Source: daily_sales, Apr 1–7. Traceable, verifiable.
| Phase | Capability | Example |
|---|---|---|
| Phase 1 (MVP) | Read-only chat. Ask questions, get data-grounded answers + follow-up suggestions. | "What's my Shopify revenue this week?" → answer + "3 SKUs are phantom OOS, want details?" |
| Phase 2 | Action through chat. Operator gives instructions, system executes via L2 agents + policy checks. | "Pause that campaign" → "Paused. Revenue impact est. ₹1,200/day. Resume when?" |
| Phase 3 | Directive capture. System recognises recurring instructions and proposes permanent directives. | "You've paused ads on OOS SKUs 5 times. Make it automatic?" → new PERMANENT directive |
Engagement is the wedge. The operator starts by asking questions (zero setup, zero trust required). Gets useful, grounded answers. Builds trust. Enables alerts. Enables autonomous actions. Chat is how you earn the right to act. Daily active usage is the leading indicator of expansion from intelligence → execution → full OS. Every conversation is also a directive source — accelerating the autonomy flywheel.

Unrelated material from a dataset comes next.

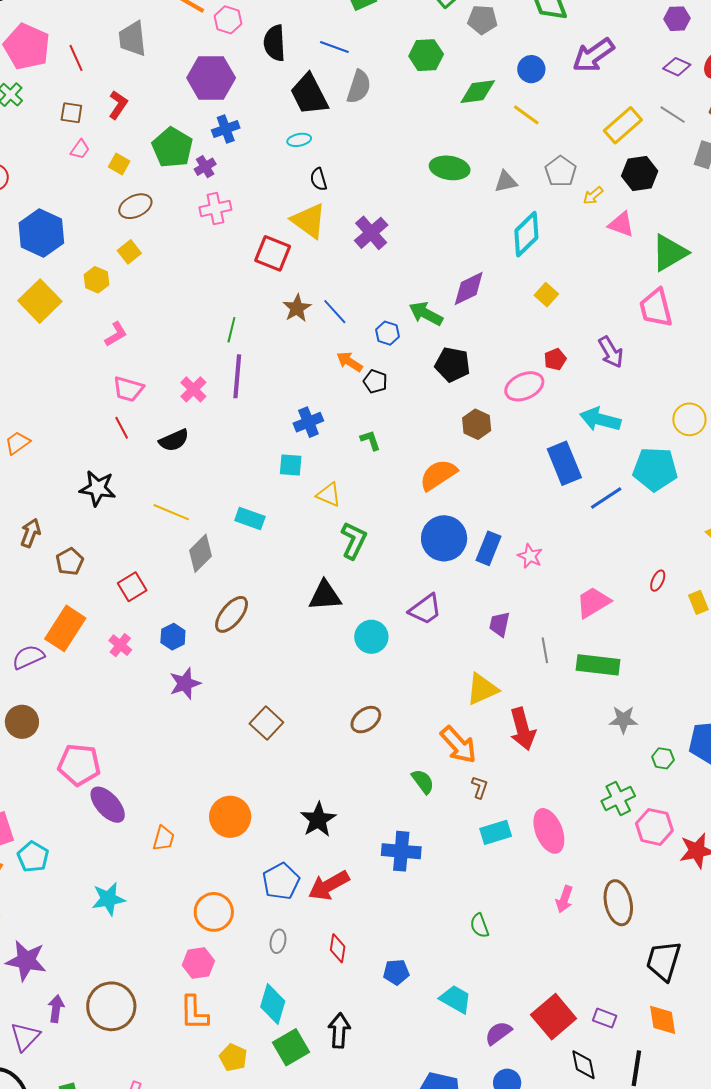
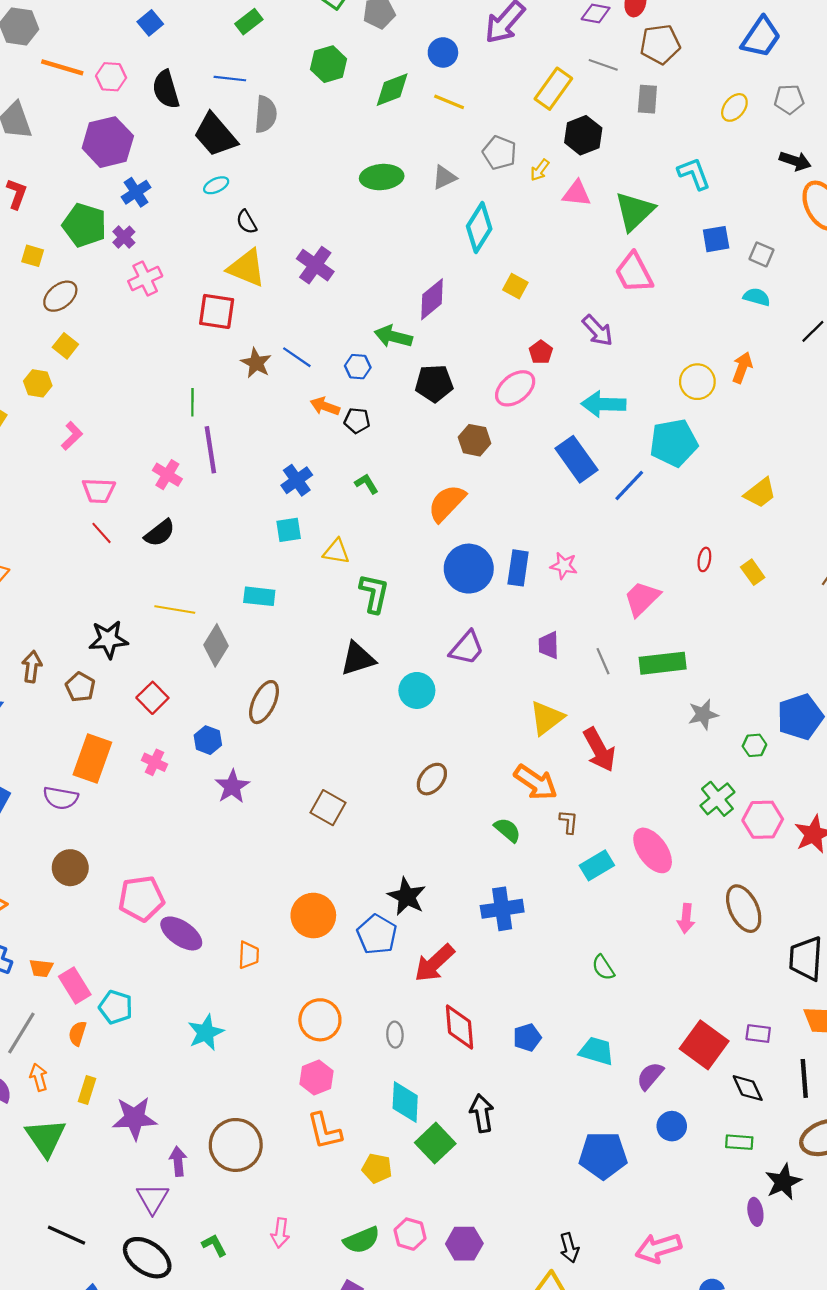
black star: (98, 488) -> (108, 639), moved
purple semicircle: (28, 657) -> (61, 798), turned -132
blue pentagon: (281, 881) -> (377, 934), moved
red diamond: (338, 948) -> (460, 1027), size x1.5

Context assembly, not model training. Skills, brand context, category cards, and decision history are injected at runtime. No fine-tuning needed.
Statistical anomaly detection. Proactive input checks. z-scores, change-point detection. Runs on cron. Cost: zero.
Chief of Staff: anomaly triage, morning briefing, simple data queries. Fast and cheap — handles 60%+ of all interactions.
Domain diagnosis, deep execution reasoning, complex RCA through conversation. 3–6 calls per triggered situation; 5–10 per complex chat session.